*About this task*
Give everything from the first line of the rows down to the line containing "d'estimation gratuite.", inclusive, as a numbered list with any blank lines omitted.
Segment Start: Provided information
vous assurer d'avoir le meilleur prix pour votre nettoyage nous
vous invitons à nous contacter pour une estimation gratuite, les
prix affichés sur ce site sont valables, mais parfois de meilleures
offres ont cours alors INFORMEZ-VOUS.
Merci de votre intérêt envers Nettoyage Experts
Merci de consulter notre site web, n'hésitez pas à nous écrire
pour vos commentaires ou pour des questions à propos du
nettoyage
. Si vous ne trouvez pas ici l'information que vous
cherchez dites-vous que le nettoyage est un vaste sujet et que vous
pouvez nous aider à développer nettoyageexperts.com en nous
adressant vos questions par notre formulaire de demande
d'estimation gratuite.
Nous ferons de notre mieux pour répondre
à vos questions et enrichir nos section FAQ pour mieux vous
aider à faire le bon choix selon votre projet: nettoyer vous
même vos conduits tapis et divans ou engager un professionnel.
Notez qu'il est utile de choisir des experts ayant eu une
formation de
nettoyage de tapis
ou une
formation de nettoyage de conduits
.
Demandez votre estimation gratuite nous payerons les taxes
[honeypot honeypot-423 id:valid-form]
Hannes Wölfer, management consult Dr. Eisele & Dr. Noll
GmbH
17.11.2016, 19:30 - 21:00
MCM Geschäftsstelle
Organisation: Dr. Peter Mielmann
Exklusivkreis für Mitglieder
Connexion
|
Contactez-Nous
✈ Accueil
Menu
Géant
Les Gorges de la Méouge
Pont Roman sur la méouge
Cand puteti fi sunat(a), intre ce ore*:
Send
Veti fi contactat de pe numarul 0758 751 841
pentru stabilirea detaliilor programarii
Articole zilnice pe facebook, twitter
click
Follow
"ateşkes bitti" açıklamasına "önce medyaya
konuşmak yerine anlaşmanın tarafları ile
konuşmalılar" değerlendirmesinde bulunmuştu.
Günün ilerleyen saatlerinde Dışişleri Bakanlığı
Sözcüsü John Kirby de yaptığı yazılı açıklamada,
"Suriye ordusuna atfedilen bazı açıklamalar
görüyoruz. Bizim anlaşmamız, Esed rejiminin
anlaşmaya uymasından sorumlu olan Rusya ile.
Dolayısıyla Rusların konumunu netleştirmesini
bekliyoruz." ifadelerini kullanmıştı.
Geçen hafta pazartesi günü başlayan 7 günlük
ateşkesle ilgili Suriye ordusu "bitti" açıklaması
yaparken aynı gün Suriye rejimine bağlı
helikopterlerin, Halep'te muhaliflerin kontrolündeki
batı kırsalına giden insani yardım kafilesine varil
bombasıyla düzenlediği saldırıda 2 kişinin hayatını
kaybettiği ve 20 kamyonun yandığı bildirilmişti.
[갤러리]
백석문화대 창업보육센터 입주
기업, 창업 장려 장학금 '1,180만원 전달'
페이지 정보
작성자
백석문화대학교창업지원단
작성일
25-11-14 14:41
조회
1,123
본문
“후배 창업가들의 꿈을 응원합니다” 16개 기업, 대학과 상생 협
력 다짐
Segment End: Provided information
*Task response*
1. vous assurer d'avoir le meilleur prix pour votre nettoyage nous
2. vous invitons à nous contacter pour une estimation gratuite, les
3. prix affichés sur ce site sont valables, mais parfois de meilleures
4. offres ont cours alors INFORMEZ-VOUS.
5. Merci de votre intérêt envers Nettoyage Experts
6. Merci de consulter notre site web, n'hésitez pas à nous écrire
7. pour vos commentaires ou pour des questions à propos du
8. nettoyage
9. . Si vous ne trouvez pas ici l'information que vous
10. cherchez dites-vous que le nettoyage est un vaste sujet et que vous
11. pouvez nous aider à développer nettoyageexperts.com en nous
12. adressant vos questions par notre formulaire de demande
13. d'estimation gratuite.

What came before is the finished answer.